▸ **Dataset entries**

☆ ☆ ☆ ☆ ☆ ☆ ☆

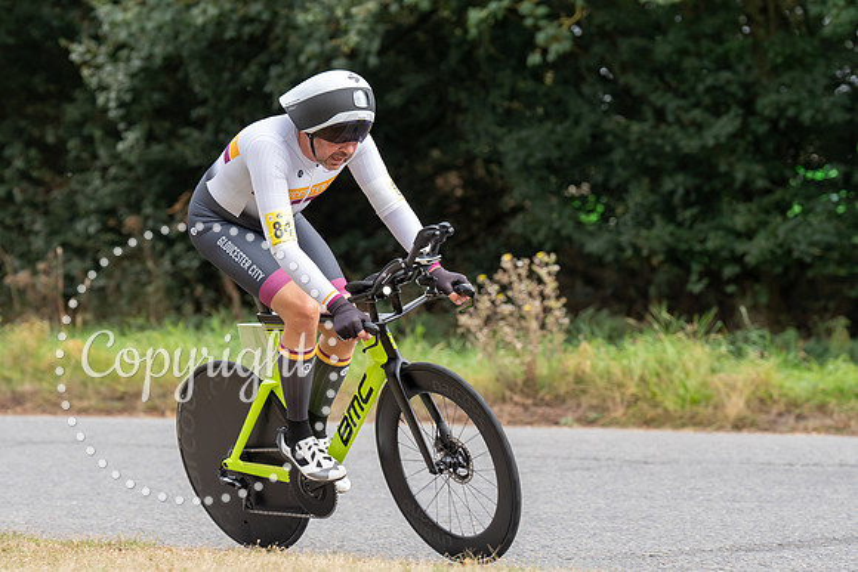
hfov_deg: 11.7
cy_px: 217
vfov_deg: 7.8
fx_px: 4203
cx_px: 350
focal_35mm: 176
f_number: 4
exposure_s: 1/1000
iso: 400
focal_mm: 134
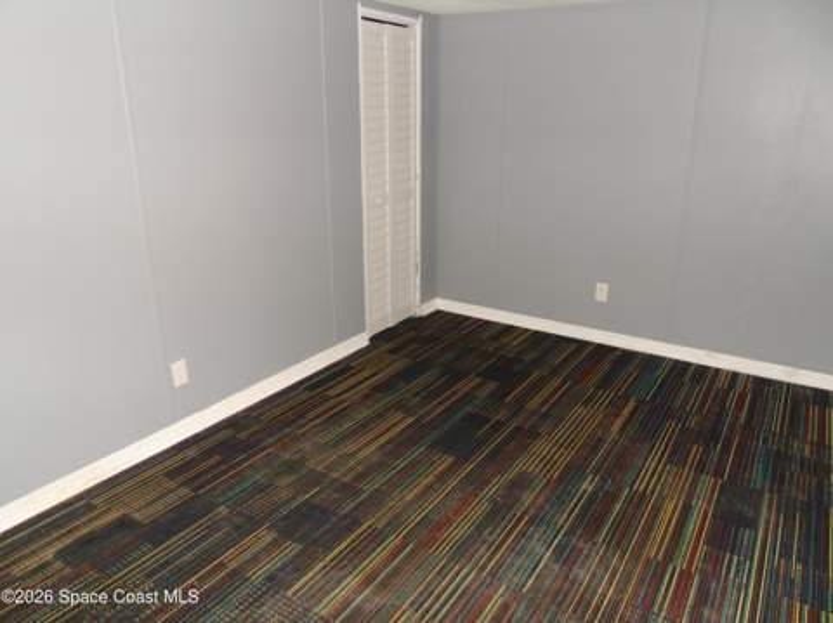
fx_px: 601
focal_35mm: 25
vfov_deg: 54.8
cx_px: 416
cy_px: 312
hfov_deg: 69.4
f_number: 3.4
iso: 250
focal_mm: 4.4
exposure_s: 1/30
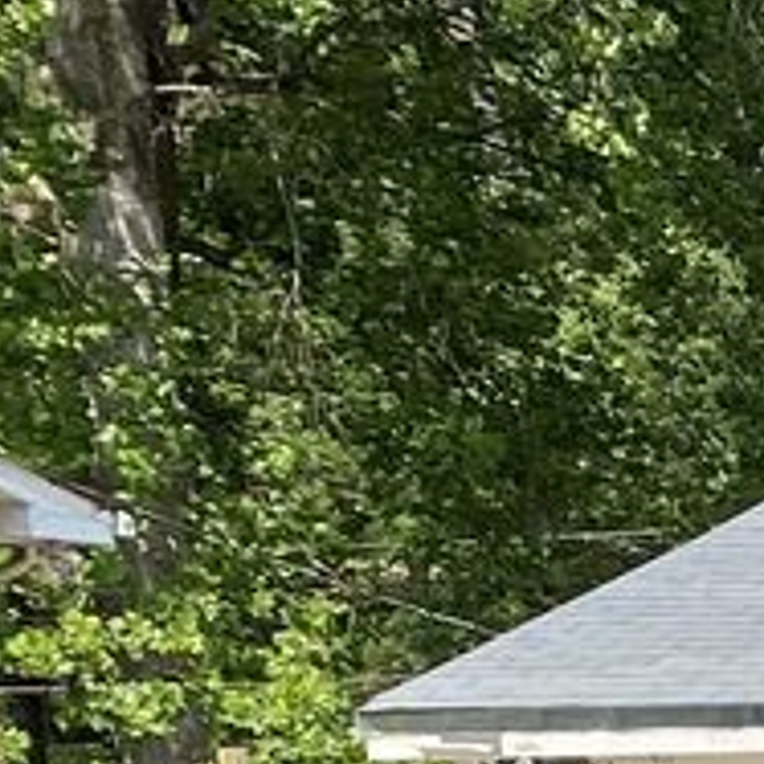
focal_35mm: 184
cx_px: 2958
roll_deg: +1.5
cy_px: 1424
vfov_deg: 9.0
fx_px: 4595
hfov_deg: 7.2
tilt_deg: -9.1
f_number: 1.8
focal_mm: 4.25
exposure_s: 1/1272
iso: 32
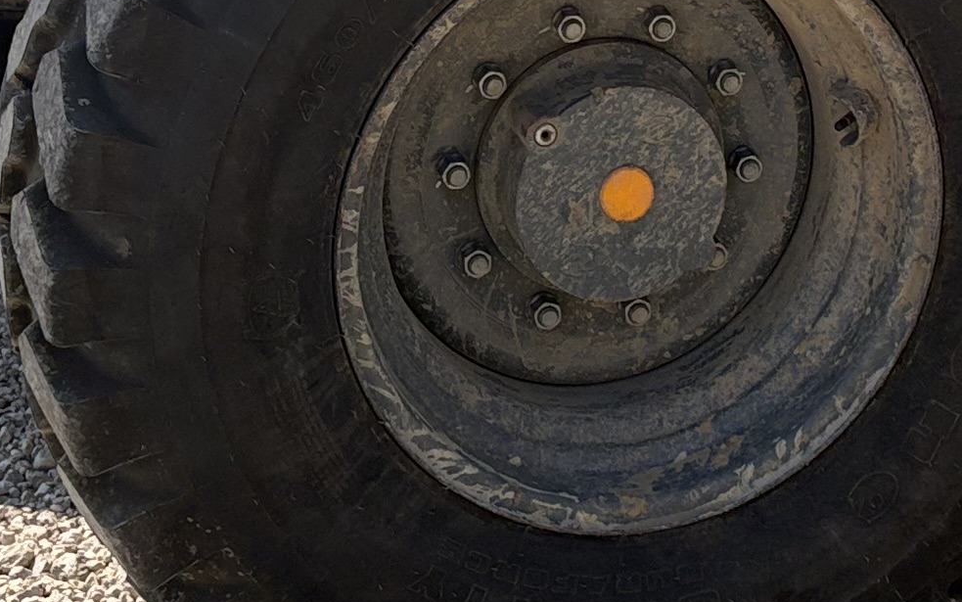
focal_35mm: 113
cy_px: -583
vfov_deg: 10.7
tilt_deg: -4.9
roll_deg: +1.5
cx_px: 680
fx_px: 2963
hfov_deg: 18.4
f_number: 1.6
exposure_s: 1/3623
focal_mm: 5.96
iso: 50
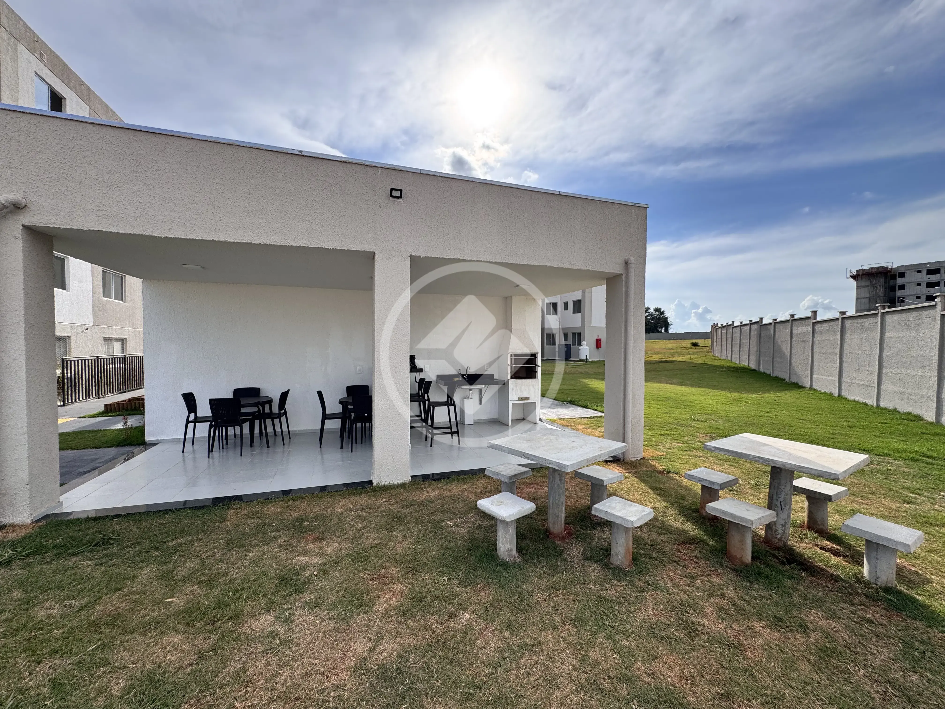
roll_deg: -0.5
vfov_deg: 85.7
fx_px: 382
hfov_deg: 102.1
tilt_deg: -0.8
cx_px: 472
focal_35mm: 14
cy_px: 354
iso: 40
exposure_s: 1/1323
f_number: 2.2
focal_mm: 2.22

☆ ☆ ☆ ☆ ☆ ☆ ☆

▸ **Exercise goal**
Your answer must be an exact copy of the lines from the one with "f_number: 1.8" through the final line of the data, both included, without any pictures.

▸ **Task output**
f_number: 1.8
focal_mm: 4.25
exposure_s: 1/1272
iso: 32
focal_35mm: 113
cy_px: -583
vfov_deg: 10.7
tilt_deg: -4.9
roll_deg: +1.5
cx_px: 680
fx_px: 2963
hfov_deg: 18.4
f_number: 1.6
exposure_s: 1/3623
focal_mm: 5.96
iso: 50
roll_deg: -0.5
vfov_deg: 85.7
fx_px: 382
hfov_deg: 102.1
tilt_deg: -0.8
cx_px: 472
focal_35mm: 14
cy_px: 354
iso: 40
exposure_s: 1/1323
f_number: 2.2
focal_mm: 2.22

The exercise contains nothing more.